Reading passage:
########

We have previously explored the honeybee disappearance and the role that pesticides in general, and systemic pesticides in particular, could play in the colony collapse disorder. We also explored the possible connection between honeybee disappearance and genetically engineered crops or GMOs. Below are our concluding thoughts on the subject.
Currently, at least three European countries (France, Germany, and Italy) have either banned or imposed strict restrictions on systemic pesticides. Disturbingly for U.S. beekeepers and ultimately all consumers, if we are to think of bees as the canary in the coal mine, is that despite the threat posed by colony collapse disorder and the link to pesticides, to date, there has been no well designed systematic survey of honey bee colonies performed in the United States. Nor do we currently have an accurate and complete picture of what pesticides are used, where and in what amounts, or the accurate measures of just what the maximum exposure is in agricultural or urban settings on blooming plants. This, despite the fact that the number of pesticides registered for use in the U.S. is over 1200 active ingredients distributed among some 18,000 products. In fact, in this day and age of pesticide addiction, it is astonishing that California is the only state requiring agricultural pesticide users to report to the government their chemical use on a monthly basis, detailing where, when, how much, and on what crop a pesticide was used. And even California’s reporting requirement exempts home and garden use and most industrial and institutional uses.
Professor Frazier warned that “the underestimation of systemic pesticide hazards to bees in the registration process may well have contributed to widespread pesticide contamination of pollen, the primary food source of our major pollinator,” and beekeepers like Tom Theobald strongly advise us to listen to the bees as they are “telling us something” before it is too late.
It’s not just the bees that may be telling us something.
Billions of dollars are annually spent on pesticides and insecticides. We fight epic battles with nature by pumping an ever increasing number of chemicals to destroy, it seems, all forms of life that we currently view as “pests” without much regard to the collateral impact such as the destruction of important insects (nature’s biocontrol agents), not just pollinators, birds, aquatic life, or the degradation of soil, water and air, to say nothing of the impact of pesticides on humans exposed to them. While some are beginning to realize that such a scorched earth tactic is short-sighted and that we should be working with nature, not against it, many are still loyally wedded to the pesticide mentality.
Achim Steiner, UN Under-Secretary-General and UNEP Executive Director put it best when he stated, “[t]he way humanity manages or mismanages its nature-based assets, including pollinators, will in part define our collective future in the 21st century.”

########

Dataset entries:
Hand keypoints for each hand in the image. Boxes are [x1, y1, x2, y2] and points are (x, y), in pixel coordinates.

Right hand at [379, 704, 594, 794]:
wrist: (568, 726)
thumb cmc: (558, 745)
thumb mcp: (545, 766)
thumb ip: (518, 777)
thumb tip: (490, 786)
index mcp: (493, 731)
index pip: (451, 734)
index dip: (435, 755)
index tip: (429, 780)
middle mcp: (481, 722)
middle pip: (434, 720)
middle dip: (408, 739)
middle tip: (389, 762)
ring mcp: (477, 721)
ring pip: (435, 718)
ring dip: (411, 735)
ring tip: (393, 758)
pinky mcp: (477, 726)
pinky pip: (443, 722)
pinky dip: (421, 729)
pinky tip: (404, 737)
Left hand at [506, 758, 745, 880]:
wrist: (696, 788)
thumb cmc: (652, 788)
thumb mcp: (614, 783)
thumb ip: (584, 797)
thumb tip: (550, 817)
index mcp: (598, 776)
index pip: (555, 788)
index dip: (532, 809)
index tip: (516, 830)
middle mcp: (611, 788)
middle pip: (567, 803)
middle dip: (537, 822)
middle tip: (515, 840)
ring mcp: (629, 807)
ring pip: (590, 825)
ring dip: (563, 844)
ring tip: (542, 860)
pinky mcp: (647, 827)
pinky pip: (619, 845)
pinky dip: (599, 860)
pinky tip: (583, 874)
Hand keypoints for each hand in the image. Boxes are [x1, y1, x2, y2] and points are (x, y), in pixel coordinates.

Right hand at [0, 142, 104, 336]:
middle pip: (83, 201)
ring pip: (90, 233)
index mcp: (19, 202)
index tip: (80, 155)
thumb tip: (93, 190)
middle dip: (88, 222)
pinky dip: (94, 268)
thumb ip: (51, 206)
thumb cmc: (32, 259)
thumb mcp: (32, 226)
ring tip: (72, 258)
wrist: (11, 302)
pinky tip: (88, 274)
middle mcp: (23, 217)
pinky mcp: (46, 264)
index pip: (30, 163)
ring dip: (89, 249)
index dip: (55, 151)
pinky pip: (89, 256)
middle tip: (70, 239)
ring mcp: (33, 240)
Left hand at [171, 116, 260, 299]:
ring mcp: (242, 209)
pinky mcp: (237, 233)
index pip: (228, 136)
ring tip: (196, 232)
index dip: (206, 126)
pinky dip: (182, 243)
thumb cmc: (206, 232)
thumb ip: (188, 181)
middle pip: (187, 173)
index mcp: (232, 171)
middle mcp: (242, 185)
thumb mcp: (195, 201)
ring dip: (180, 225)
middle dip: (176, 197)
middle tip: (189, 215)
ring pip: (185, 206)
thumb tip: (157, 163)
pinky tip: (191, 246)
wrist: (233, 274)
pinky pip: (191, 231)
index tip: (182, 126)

########

Problem description:
For each statement below, say yes or no according to the text on honeybee disappearance, and quote the words from it that settle the answer. (a) California is the only state where agricultural pesticide users must report their chemical use monthly. (b) California's reporting requirement covers home and garden use. (c) A well designed systematic survey of honey bee colonies has been carried out in the United States.

Answer:
(a) Yes: "California is the only state requiring agricultural pesticide users to report to the government their chemical use on a monthly basis"
(b) No: "And even California’s reporting requirement exempts home and garden use and most industrial and institutional uses."
(c) No: "there has been no well designed systematic survey of honey bee colonies performed in the United States"